Time passed but the tool remained current, so much so that, when the new Lighthouse 3 operating system was launched, we discovered that compatibility was always maximum, after installing the Android update of the hardware operating system. The procedure is simple, especially if performed by downloading the software (available for free) from Raymarine website Pl onto an SD card which, placed in the appropriate compartment, allows to update the display and all the accessories on board (wind station, vhf, autopilot, radar, etc …) at once, quite simply.
A final test bench has been offered just these days during our 200-mile winter crossing from Marina di Varazze to Santa Teresa di Gallura, where our Daydreamer is awaited by Continental Marine, our trusted shipyard, the only authorized to “get its hands” on our boat. This crossing is also the final one for the Raymarine Axiom 7, which will be soon followed by the new Axiom 9 Plus for a new test session.
Before setting sail, we update the LightHouse Edgartown software to the 3.13 version and, above all, we install the Raymarine LightHouse Charts, an abolute novelty that we will test in world preview and which we will discuss later in more detail, after installation and testing of the new Raymarine Axiom 9 Plus display.
Raymarine Axiom 7: the final crossing
Here we are: the tool is ready and updated with the new Italy and France maps. We’re ready to cast off and travel 200 miles. The Axiom 7 is mounted on its bracket. I turn it on and realize that its structure is perfectly intact. I do not notice a minimum decay of the materials, much less of the crystal screen. The touchscreen display has the same sensitivity as when it was installed and the image quality is identical. Great!
It’s 06:50 in the morning, the weather is fine, the air is cold, the wind light, the forecasts call for good weather, crosswinds, upwind up to 10/15 knots and moderate waves. I like electronic instruments, so I immediately start “playing” with the new LighHouse operating system that I find very fast and responsive, with instant WiFi interface with the pilot, the radar and the VR camera mounted on the mast.

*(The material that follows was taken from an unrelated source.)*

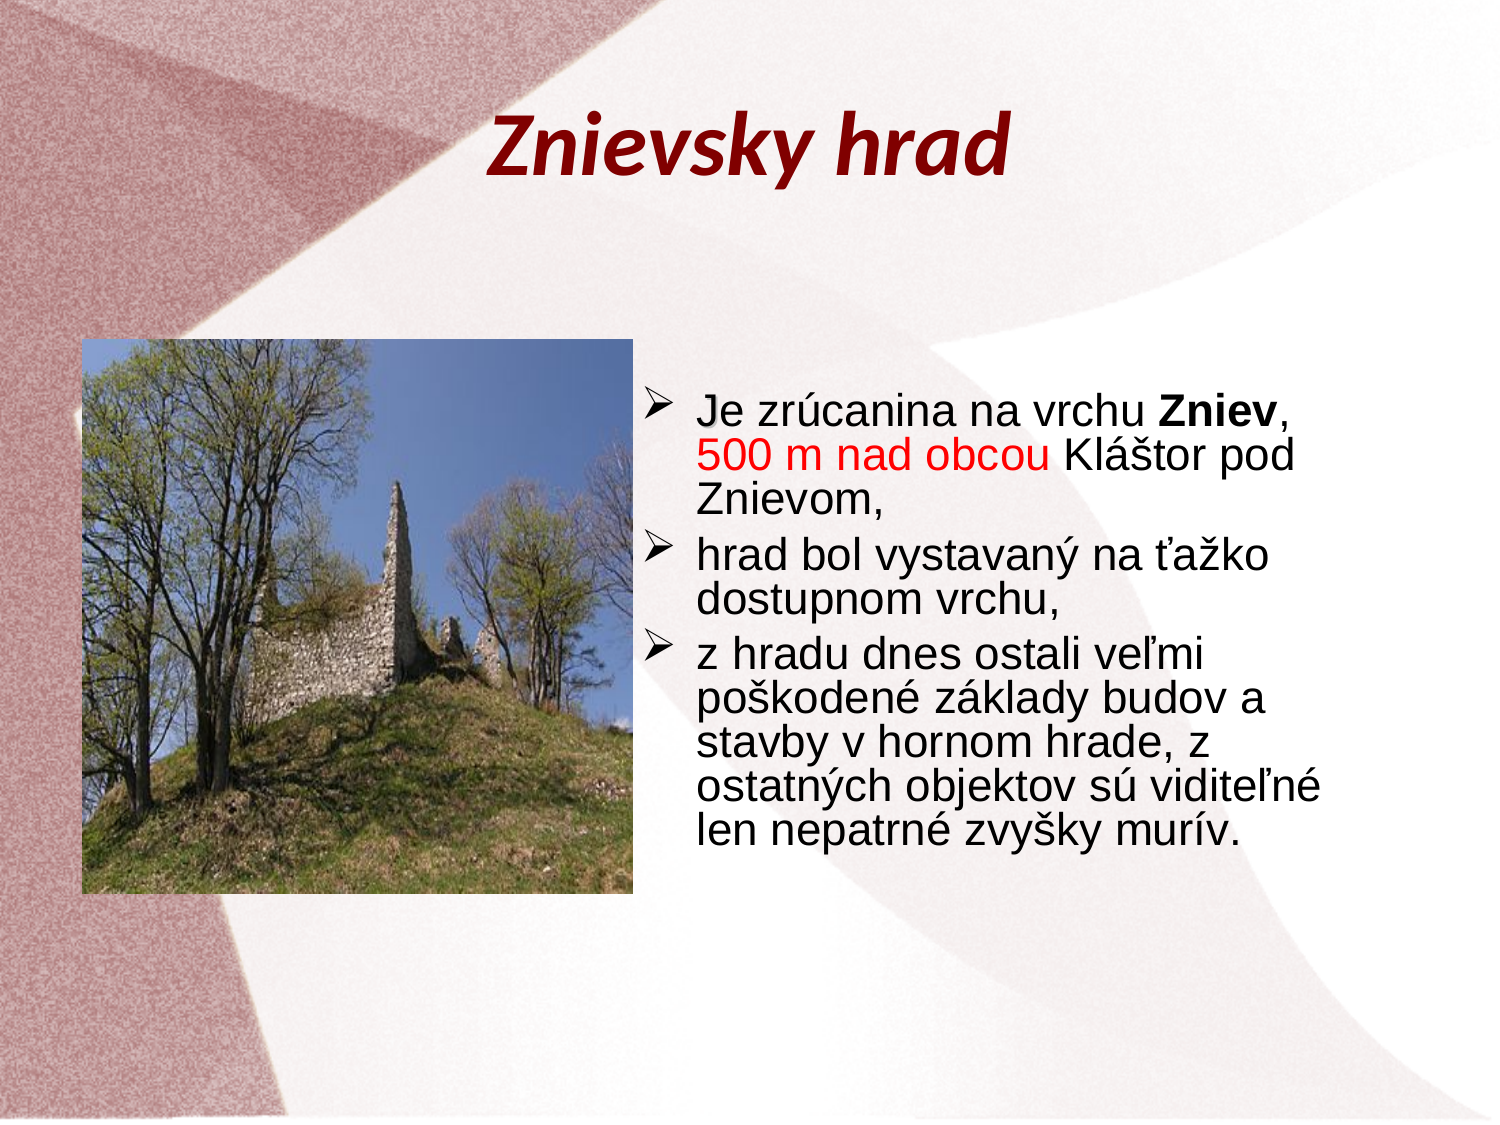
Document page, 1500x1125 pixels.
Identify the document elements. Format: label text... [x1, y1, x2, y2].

text_box Znievsky hrad [75, 45, 1426, 233]
picture [0, 0, 1500, 1125]
text_box Je zrúcanina na vrchu Zniev, 500 m nad obcou Kláštor pod Znievom, hrad bol vystavaný na ťažko dostupnom vrchu, z hradu dnes ostali veľmi poškodené základy budov a stavby v hornom hrade, z ostatných objektov sú viditeľné len nepatrné zvyšky murív. [625, 262, 1384, 1005]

I plot the course. The auto-routing function is not available yet (but it will come soon), operation is fast and user-friendly and I only have to pay attention to the tracks by zooming the view of the whole route. Once the course is plotted, I turn the Raymarine autopilot on and select the “Track” mode, thus interfacing it with the Axiom 7.
An audible beep signals every course correction, which must been confirmed for safety reasons. At sunset, we reach the Corsican Cape. The Giraglia lighthouse greets us reassuringly when the first east gusts come overwhelmingly: we will spend the night riding waves and sailing quite reefs, with wind peaks up to 38 knots, in the cold, under therain, hail and with two storms really close (in spite of the forecasts!).
The auto rudder performs its impeccable work throughout the navigation, the Raymarine Axiom 7 guides us safely even through the delicate passage of the Pianterella and we are inside the Strait of Bonifacio; we ride swollen waves of the new incoming mistral disturbance and we finally get our destination .
A 3-year test: conclusions
Raymarine Axiom 7 has proved to be an extraordinarily reliable and complete tool. It is easily interfaceable and expandable: a real control hub for the whole boat. The quality of the materials is impressive and, after three years of intensive use and exposure to the elements, is absolutely unchanged compared to the original conditions.
Raymarine Axiom 7 has all the credentials to accompany the most demanding owners during their long years of marine activities. An excellent adventuring or travelling companion for safer holiday experiences.